ANALYSTS’ VIEWPOINT: “So the US government being ‘open’ again is a relief. But the greater challenge ahead is to prevent another shut-down come 15th Feb. and to that end, headway in talks between Republicans and Democrats over the next three weeks is critical,” Mizuho Bank said in a commentary. “While how open both sides are on a border security deal remains in the foreground, it is the U.S.-China trade talks (Wed.-Thu.) that will be in the limelight.”
TRADE TALKS LOOM: Talks aimed at resolving the impasse over Chinese technology ambitions and other issues are due to resume in Washington later in the week, led by the U.S. Trade Representative Robert Lighthizer and Chinese Vice Premier Liu He. Analysts are forecasting progress in redressing the trade imbalance between the world’s two largest economies, perhaps staving off further hikes in punitive tariffs imposed by both sides, but they expect gaps to remain on key problems such as China’s blueprint for state-led development of leading technologies.

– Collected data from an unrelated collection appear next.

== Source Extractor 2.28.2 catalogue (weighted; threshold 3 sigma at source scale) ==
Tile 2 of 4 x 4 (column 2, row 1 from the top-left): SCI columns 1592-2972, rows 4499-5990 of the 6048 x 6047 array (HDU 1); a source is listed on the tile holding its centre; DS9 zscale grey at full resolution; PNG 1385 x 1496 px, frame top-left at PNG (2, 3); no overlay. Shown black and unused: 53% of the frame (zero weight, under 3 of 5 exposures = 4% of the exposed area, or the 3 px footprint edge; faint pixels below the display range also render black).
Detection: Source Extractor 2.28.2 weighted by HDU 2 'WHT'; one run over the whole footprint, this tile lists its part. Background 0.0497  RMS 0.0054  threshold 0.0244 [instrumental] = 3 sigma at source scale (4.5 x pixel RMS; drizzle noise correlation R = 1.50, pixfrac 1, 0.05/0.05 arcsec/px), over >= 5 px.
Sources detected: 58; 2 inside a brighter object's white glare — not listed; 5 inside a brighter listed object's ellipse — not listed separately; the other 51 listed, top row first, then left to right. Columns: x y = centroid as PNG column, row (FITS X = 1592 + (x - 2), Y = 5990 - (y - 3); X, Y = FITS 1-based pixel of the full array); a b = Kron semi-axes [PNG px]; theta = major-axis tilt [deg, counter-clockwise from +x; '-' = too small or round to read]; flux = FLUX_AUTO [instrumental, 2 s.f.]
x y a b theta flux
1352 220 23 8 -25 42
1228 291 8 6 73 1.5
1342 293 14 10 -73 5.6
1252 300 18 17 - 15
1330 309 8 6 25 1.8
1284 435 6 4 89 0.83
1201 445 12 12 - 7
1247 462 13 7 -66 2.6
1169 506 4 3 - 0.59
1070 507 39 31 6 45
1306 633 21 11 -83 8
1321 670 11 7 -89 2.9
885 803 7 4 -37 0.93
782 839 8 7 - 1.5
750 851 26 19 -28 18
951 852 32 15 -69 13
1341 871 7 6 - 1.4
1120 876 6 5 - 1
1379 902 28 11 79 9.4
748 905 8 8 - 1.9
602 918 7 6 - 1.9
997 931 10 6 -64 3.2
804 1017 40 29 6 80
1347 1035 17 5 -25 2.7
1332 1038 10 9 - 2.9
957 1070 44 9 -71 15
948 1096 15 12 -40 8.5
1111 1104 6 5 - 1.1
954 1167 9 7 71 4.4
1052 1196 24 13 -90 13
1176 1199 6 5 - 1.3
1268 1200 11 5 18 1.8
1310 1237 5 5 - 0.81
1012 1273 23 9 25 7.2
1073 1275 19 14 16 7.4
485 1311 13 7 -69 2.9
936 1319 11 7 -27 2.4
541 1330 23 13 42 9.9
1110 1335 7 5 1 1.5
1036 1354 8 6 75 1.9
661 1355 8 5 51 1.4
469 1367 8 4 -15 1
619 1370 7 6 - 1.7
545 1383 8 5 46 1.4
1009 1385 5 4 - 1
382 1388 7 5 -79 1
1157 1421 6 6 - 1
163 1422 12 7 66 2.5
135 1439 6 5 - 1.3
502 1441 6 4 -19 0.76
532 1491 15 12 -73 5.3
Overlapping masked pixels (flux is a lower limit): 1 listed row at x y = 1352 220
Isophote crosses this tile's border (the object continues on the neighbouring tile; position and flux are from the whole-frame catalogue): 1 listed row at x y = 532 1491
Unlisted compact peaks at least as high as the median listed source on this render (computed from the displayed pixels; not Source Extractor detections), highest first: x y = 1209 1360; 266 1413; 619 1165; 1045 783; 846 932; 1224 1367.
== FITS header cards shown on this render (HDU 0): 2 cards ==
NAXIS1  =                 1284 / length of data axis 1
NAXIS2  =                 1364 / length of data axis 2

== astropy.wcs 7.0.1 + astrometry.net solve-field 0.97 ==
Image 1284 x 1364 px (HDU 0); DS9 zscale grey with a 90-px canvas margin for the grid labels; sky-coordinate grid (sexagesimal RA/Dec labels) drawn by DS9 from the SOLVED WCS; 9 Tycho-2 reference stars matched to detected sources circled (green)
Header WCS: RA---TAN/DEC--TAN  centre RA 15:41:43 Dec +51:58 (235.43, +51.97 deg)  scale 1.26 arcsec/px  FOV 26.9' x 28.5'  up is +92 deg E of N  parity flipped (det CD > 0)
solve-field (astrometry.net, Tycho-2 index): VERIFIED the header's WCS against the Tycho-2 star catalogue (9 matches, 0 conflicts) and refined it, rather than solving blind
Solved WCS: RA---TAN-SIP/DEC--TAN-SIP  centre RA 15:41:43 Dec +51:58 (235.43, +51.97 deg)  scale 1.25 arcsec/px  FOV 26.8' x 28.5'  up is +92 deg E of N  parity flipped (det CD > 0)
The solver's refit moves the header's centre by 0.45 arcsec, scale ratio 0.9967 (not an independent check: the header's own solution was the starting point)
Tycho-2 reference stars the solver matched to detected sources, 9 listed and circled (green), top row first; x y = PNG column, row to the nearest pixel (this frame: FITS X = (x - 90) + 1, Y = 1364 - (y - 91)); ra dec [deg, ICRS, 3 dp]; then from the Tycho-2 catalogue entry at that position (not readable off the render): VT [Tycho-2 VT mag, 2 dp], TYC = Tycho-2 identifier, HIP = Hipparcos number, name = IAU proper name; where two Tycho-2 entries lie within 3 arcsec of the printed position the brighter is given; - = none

WALL STREET: Stocks closed higher Friday, recovering a chunk of their losses from earlier in the week. Technology and industrial companies jumped as companies continued to report solid results for the fourth quarter. The S&P 500 index rose 0.85 percent to 2,664.76, but the index fell 0.2 percent for the week after big gains in the previous four. The Dow Jones Industrial Average added 0.7 percent, to 24,737.20. The Nasdaq composite surged 1.3 percent to 7,164.86 while the Russell 2000 index of smaller company stocks also increased 1.3 percent, to 1,482.85.
ENERGY: U.S. crude oil shed 33 cents to $53.36 per barrel in electronic trading on the New York Mercantile Exchange. It rose 1.1 percent to settle at $53.69 per barrel on Friday. Brent crude, used to price international oils, gave up 26 cents to $61.38 per barrel. It had gained 0.9 percent on Friday to $61.64 per barrel.
CURRENCIES: The dollar was trading at 109.36 yen down from 109.55 yen on Friday. The euro strengthened to $1.1420 from $1.1409.